* [DIRECTIONS]: All the records that follow need to be reproduced exactly. Omit the images.

* [ENTRIES PROVIDED]:
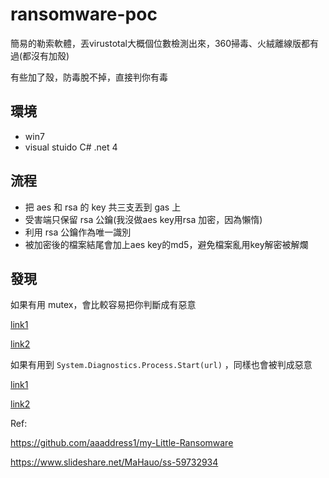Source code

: # ransomware-poc

簡易的勒索軟體，丟virustotal大概個位數檢測出來，360掃毒、火絨離線版都有過(都沒有加殼)

有些加了殼，防毒脫不掉，直接判你有毒

## 環境

- win7
- visual stuido C# .net 4

## 流程

- 把 aes 和 rsa 的 key 共三支丟到 gas 上
- 受害端只保留 rsa 公鑰(我沒做aes key用rsa 加密，因為懶惰)
- 利用 rsa 公鑰作為唯一識別
- 被加密後的檔案結尾會加上aes key的md5，避免檔案亂用key解密被解爛

## 發現

如果有用 mutex，會比較容易把你判斷成有惡意

[link1](https://www.virustotal.com/gui/file/9129230f7c08fed30e23ed04a75208940b3511781889c85d9a4678ce4a94be1f/behavior/VirusTotal%20ZenBox)

[link2](https://www.virustotal.com/gui/file/9f3dff202d376013c6c1f2e012174c37cc59a671d2f34b6d03a2baf37d7906e7/behavior/VirusTotal%20Jujubox)

如果有用到 `System.Diagnostics.Process.Start(url)` ，同樣也會被判成惡意

[link1](https://www.virustotal.com/gui/file/714292fdb38b70ae0a32de64d106bfb1f50e8915ccac2224eed7a2066bbc6e14/detection)

[link2](https://www.virustotal.com/gui/file/793ce3f5f81c80baccca0a919f8c17fa0fe3263ce78d8e77f14431ad7d036447/detection)



Ref:

https://github.com/aaaddress1/my-Little-Ransomware

https://www.slideshare.net/MaHauo/ss-59732934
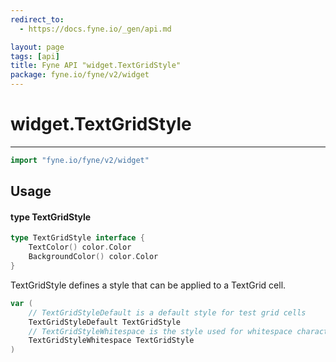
 ```yaml
---
redirect_to:
  - https://docs.fyne.io/_gen/api.md

layout: page
tags: [api]
title: Fyne API "widget.TextGridStyle"
package: fyne.io/fyne/v2/widget
---
```

# widget.TextGridStyle
---
```go
import "fyne.io/fyne/v2/widget"
```

## Usage

#### type TextGridStyle

```go
type TextGridStyle interface {
	TextColor() color.Color
	BackgroundColor() color.Color
}
```

TextGridStyle defines a style that can be applied to a TextGrid cell.

```go
var (
	// TextGridStyleDefault is a default style for test grid cells
	TextGridStyleDefault TextGridStyle
	// TextGridStyleWhitespace is the style used for whitespace characters, if enabled
	TextGridStyleWhitespace TextGridStyle
)
```
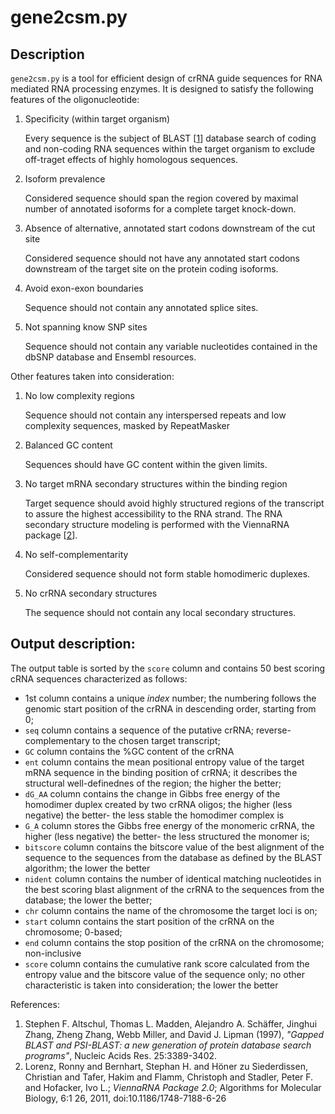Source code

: gene2csm.py
==================

## Description

`gene2csm.py` is a tool for efficient design of crRNA guide sequences for RNA mediated RNA processing enzymes. It is designed to satisfy the following features of the oligonucleotide:

1. Specificity (within target organism)

   Every sequence is the subject of BLAST \[[1](#r1)\] database search of coding and non-coding RNA sequences within the target organism to exclude off-traget effects of highly homologous sequences.

1. Isoform prevalence

   Considered sequence should span the region covered by maximal number of annotated isoforms for a complete target knock-down.

1. Absence of alternative, annotated start codons downstream of the cut site

   Considered sequence should not have any annotated start codons downstream of the target site on the protein coding isoforms.

1. Avoid exon-exon boundaries

   Sequence should not contain any annotated splice sites.

1. Not spanning know SNP sites

   Sequence should not contain any variable nucleotides contained in the dbSNP database and Ensembl resources.


Other features taken into consideration:

1. No low complexity regions

   Sequence should not contain any interspersed repeats and low complexity sequences, masked by RepeatMasker

1. Balanced GC content

   Sequences should have GC content within the given limits.

1. No target mRNA secondary structures within the binding region

   Target sequence should avoid highly structured regions of the transcript to assure the highest accessibility to the RNA strand. The RNA secondary structure modeling is performed with the ViennaRNA package \[[2](#r2)\].

1. No self-complementarity

   Considered sequence should not form stable homodimeric duplexes.

1. No crRNA secondary structures

   The sequence should not contain any local secondary structures.


## Output description:

The output table is sorted by the `score` column and contains 50 best scoring cRNA sequences characterized as follows:

* 1st column contains a unique _index_ number; the numbering follows the genomic start position of the crRNA in descending order, starting from 0;
* `seq` column contains a sequence of the putative crRNA; reverse-complementary to the chosen target transcript;
* `GC` column contains the %GC content of the crRNA
* `ent` column contains the mean positional entropy value of the target mRNA sequence in the binding position of crRNA; it describes the structural well-definednes of the region; the higher the better;
* `dG_AA` column contains the change in Gibbs free energy of the homodimer duplex created by two crRNA oligos; the higher (less negative) the better- the less stable the homodimer complex is
* `G_A` column stores the Gibbs free energy of the monomeric crRNA, the higher (less negative) the better- the less structured the monomer is;
* `bitscore` column contains the bitscore value of the best alignment of the sequence to the sequences from the database as defined by the BLAST algorithm; the lower the better
* `nident` column contains the number of identical matching nucleotides in the best scoring blast alignment of the crRNA to the sequences from the database; the lower the better;
* `chr` column contains the name of the chromosome the target loci is on;
* `start` column contains the start position of the crRNA on the chromosome; 0-based;
* `end` column contains the stop position of the crRNA on the chromosome;
non-inclusive
* `score` column contains the cumulative rank score calculated from the entropy value and the bitscore value of the sequence only; no other characteristic is taken into consideration; the lower the better 


References:
1. <a name="r1"></a>Stephen F. Altschul, Thomas L. Madden, Alejandro A. Schäffer, Jinghui Zhang, Zheng Zhang, Webb Miller, and David J. Lipman (1997), _"Gapped BLAST and PSI-BLAST: a new generation of protein database search programs"_, Nucleic Acids Res. 25:3389-3402.
2. <a name="r2"></a>Lorenz, Ronny and Bernhart, Stephan H. and Höner zu Siederdissen, Christian and Tafer, Hakim and Flamm, Christoph and Stadler, Peter F. and Hofacker, Ivo L.; _ViennaRNA Package 2.0_; Algorithms for Molecular Biology, 6:1 26, 2011, doi:10.1186/1748-7188-6-26
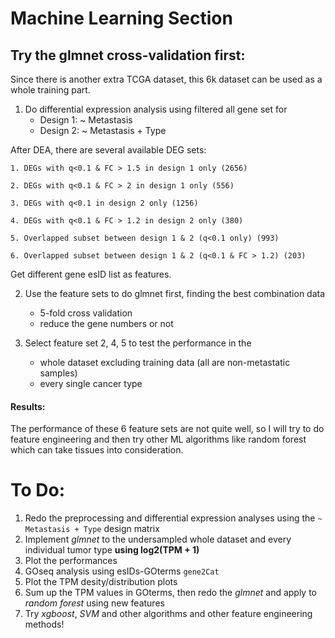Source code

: # Machine Learning Section


## Try the glmnet cross-validation first:

Since there is another extra TCGA dataset, this 6k dataset can be used as a whole training part. 

1. Do differential expression analysis using filtered all gene set for
    - Design 1: ~ Metastasis
    - Design 2: ~ Metastasis + Type
    
  After DEA, there are several available DEG sets:
  
    1. DEGs with q<0.1 & FC > 1.5 in design 1 only (2656)

    2. DEGs with q<0.1 & FC > 2 in design 1 only (556)

    3. DEGs with q<0.1 in design 2 only (1256)

    4. DEGs with q<0.1 & FC > 1.2 in design 2 only (380)

    5. Overlapped subset between design 1 & 2 (q<0.1 only) (993)

    6. Overlapped subset between design 1 & 2 (q<0.1 & FC > 1.2) (203)

 Get different gene esID list as features.

2. Use the feature sets to do glmnet first, finding the best combination data
    - 5-fold cross validation
    - reduce the gene numbers or not

3. Select feature set 2, 4, 5 to test the performance in the 
    - whole dataset excluding training data (all are non-metastatic samples)
    - every single cancer type 
    

#### Results:

The performance of these 6 feature sets are not quite well, so I will try to do feature engineering and then try other ML algorithms like random forest which can take tissues into consideration.



# To Do:

1. Redo the preprocessing and differential expression analyses using the `~ Metastasis + Type` design matrix
2. Implement *glmnet* to the undersampled whole dataset and every individual tumor type **using log2(TPM + 1)**
3. Plot the performances
4. GOseq analysis using esIDs-GOterms `gene2Cat`
5. Plot the TPM desity/distribution plots
6. Sum up the TPM values in GOterms, then redo the *glmnet* and apply to *random forest* using new features
7. Try *xgboost*, *SVM* and other algorithms and other feature engineering methods!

* [ANSWER BOX]:
Source code

: # ransomware-poc

簡易的勒索軟體，丟virustotal大概個位數檢測出來，360掃毒、火絨離線版都有過(都沒有加殼)

有些加了殼，防毒脫不掉，直接判你有毒

## 環境

- win7
- visual stuido C# .net 4

## 流程

- 把 aes 和 rsa 的 key 共三支丟到 gas 上
- 受害端只保留 rsa 公鑰(我沒做aes key用rsa 加密，因為懶惰)
- 利用 rsa 公鑰作為唯一識別
- 被加密後的檔案結尾會加上aes key的md5，避免檔案亂用key解密被解爛

## 發現

如果有用 mutex，會比較容易把你判斷成有惡意

[link1](https://www.virustotal.com/gui/file/9129230f7c08fed30e23ed04a75208940b3511781889c85d9a4678ce4a94be1f/behavior/VirusTotal%20ZenBox)

[link2](https://www.virustotal.com/gui/file/9f3dff202d376013c6c1f2e012174c37cc59a671d2f34b6d03a2baf37d7906e7/behavior/VirusTotal%20Jujubox)

如果有用到 `System.Diagnostics.Process.Start(url)` ，同樣也會被判成惡意

[link1](https://www.virustotal.com/gui/file/714292fdb38b70ae0a32de64d106bfb1f50e8915ccac2224eed7a2066bbc6e14/detection)

[link2](https://www.virustotal.com/gui/file/793ce3f5f81c80baccca0a919f8c17fa0fe3263ce78d8e77f14431ad7d036447/detection)



Ref:

https://github.com/aaaddress1/my-Little-Ransomware

https://www.slideshare.net/MaHauo/ss-59732934
 ```yaml
---
redirect_to:
  - https://docs.fyne.io/_gen/api.md

layout: page
tags: [api]
title: Fyne API "widget.TextGridStyle"
package: fyne.io/fyne/v2/widget
---
```

# widget.TextGridStyle
---
```go
import "fyne.io/fyne/v2/widget"
```

## Usage

#### type TextGridStyle

```go
type TextGridStyle interface {
	TextColor() color.Color
	BackgroundColor() color.Color
}
```

TextGridStyle defines a style that can be applied to a TextGrid cell.

```go
var (
	// TextGridStyleDefault is a default style for test grid cells
	TextGridStyleDefault TextGridStyle
	// TextGridStyleWhitespace is the style used for whitespace characters, if enabled
	TextGridStyleWhitespace TextGridStyle
)
```
Source code

: gene2csm.py
==================

## Description

`gene2csm.py` is a tool for efficient design of crRNA guide sequences for RNA mediated RNA processing enzymes. It is designed to satisfy the following features of the oligonucleotide:

1. Specificity (within target organism)

   Every sequence is the subject of BLAST \[[1](#r1)\] database search of coding and non-coding RNA sequences within the target organism to exclude off-traget effects of highly homologous sequences.

1. Isoform prevalence

   Considered sequence should span the region covered by maximal number of annotated isoforms for a complete target knock-down.

1. Absence of alternative, annotated start codons downstream of the cut site

   Considered sequence should not have any annotated start codons downstream of the target site on the protein coding isoforms.

1. Avoid exon-exon boundaries

   Sequence should not contain any annotated splice sites.

1. Not spanning know SNP sites

   Sequence should not contain any variable nucleotides contained in the dbSNP database and Ensembl resources.


Other features taken into consideration:

1. No low complexity regions

   Sequence should not contain any interspersed repeats and low complexity sequences, masked by RepeatMasker

1. Balanced GC content

   Sequences should have GC content within the given limits.

1. No target mRNA secondary structures within the binding region

   Target sequence should avoid highly structured regions of the transcript to assure the highest accessibility to the RNA strand. The RNA secondary structure modeling is performed with the ViennaRNA package \[[2](#r2)\].

1. No self-complementarity

   Considered sequence should not form stable homodimeric duplexes.

1. No crRNA secondary structures

   The sequence should not contain any local secondary structures.


## Output description:

The output table is sorted by the `score` column and contains 50 best scoring cRNA sequences characterized as follows:

* 1st column contains a unique _index_ number; the numbering follows the genomic start position of the crRNA in descending order, starting from 0;
* `seq` column contains a sequence of the putative crRNA; reverse-complementary to the chosen target transcript;
* `GC` column contains the %GC content of the crRNA
* `ent` column contains the mean positional entropy value of the target mRNA sequence in the binding position of crRNA; it describes the structural well-definednes of the region; the higher the better;
* `dG_AA` column contains the change in Gibbs free energy of the homodimer duplex created by two crRNA oligos; the higher (less negative) the better- the less stable the homodimer complex is
* `G_A` column stores the Gibbs free energy of the monomeric crRNA, the higher (less negative) the better- the less structured the monomer is;
* `bitscore` column contains the bitscore value of the best alignment of the sequence to the sequences from the database as defined by the BLAST algorithm; the lower the better
* `nident` column contains the number of identical matching nucleotides in the best scoring blast alignment of the crRNA to the sequences from the database; the lower the better;
* `chr` column contains the name of the chromosome the target loci is on;
* `start` column contains the start position of the crRNA on the chromosome; 0-based;
* `end` column contains the stop position of the crRNA on the chromosome;
non-inclusive
* `score` column contains the cumulative rank score calculated from the entropy value and the bitscore value of the sequence only; no other characteristic is taken into consideration; the lower the better 


References:
1. <a name="r1"></a>Stephen F. Altschul, Thomas L. Madden, Alejandro A. Schäffer, Jinghui Zhang, Zheng Zhang, Webb Miller, and David J. Lipman (1997), _"Gapped BLAST and PSI-BLAST: a new generation of protein database search programs"_, Nucleic Acids Res. 25:3389-3402.
2. <a name="r2"></a>Lorenz, Ronny and Bernhart, Stephan H. and Höner zu Siederdissen, Christian and Tafer, Hakim and Flamm, Christoph and Stadler, Peter F. and Hofacker, Ivo L.; _ViennaRNA Package 2.0_; Algorithms for Molecular Biology, 6:1 26, 2011, doi:10.1186/1748-7188-6-26
Source code

: # Machine Learning Section


## Try the glmnet cross-validation first:

Since there is another extra TCGA dataset, this 6k dataset can be used as a whole training part. 

1. Do differential expression analysis using filtered all gene set for
    - Design 1: ~ Metastasis
    - Design 2: ~ Metastasis + Type
    
  After DEA, there are several available DEG sets:
  
    1. DEGs with q<0.1 & FC > 1.5 in design 1 only (2656)

    2. DEGs with q<0.1 & FC > 2 in design 1 only (556)

    3. DEGs with q<0.1 in design 2 only (1256)

    4. DEGs with q<0.1 & FC > 1.2 in design 2 only (380)

    5. Overlapped subset between design 1 & 2 (q<0.1 only) (993)

    6. Overlapped subset between design 1 & 2 (q<0.1 & FC > 1.2) (203)

 Get different gene esID list as features.

2. Use the feature sets to do glmnet first, finding the best combination data
    - 5-fold cross validation
    - reduce the gene numbers or not

3. Select feature set 2, 4, 5 to test the performance in the 
    - whole dataset excluding training data (all are non-metastatic samples)
    - every single cancer type 
    

#### Results:

The performance of these 6 feature sets are not quite well, so I will try to do feature engineering and then try other ML algorithms like random forest which can take tissues into consideration.



# To Do:

1. Redo the preprocessing and differential expression analyses using the `~ Metastasis + Type` design matrix
2. Implement *glmnet* to the undersampled whole dataset and every individual tumor type **using log2(TPM + 1)**
3. Plot the performances
4. GOseq analysis using esIDs-GOterms `gene2Cat`
5. Plot the TPM desity/distribution plots
6. Sum up the TPM values in GOterms, then redo the *glmnet* and apply to *random forest* using new features
7. Try *xgboost*, *SVM* and other algorithms and other feature engineering methods!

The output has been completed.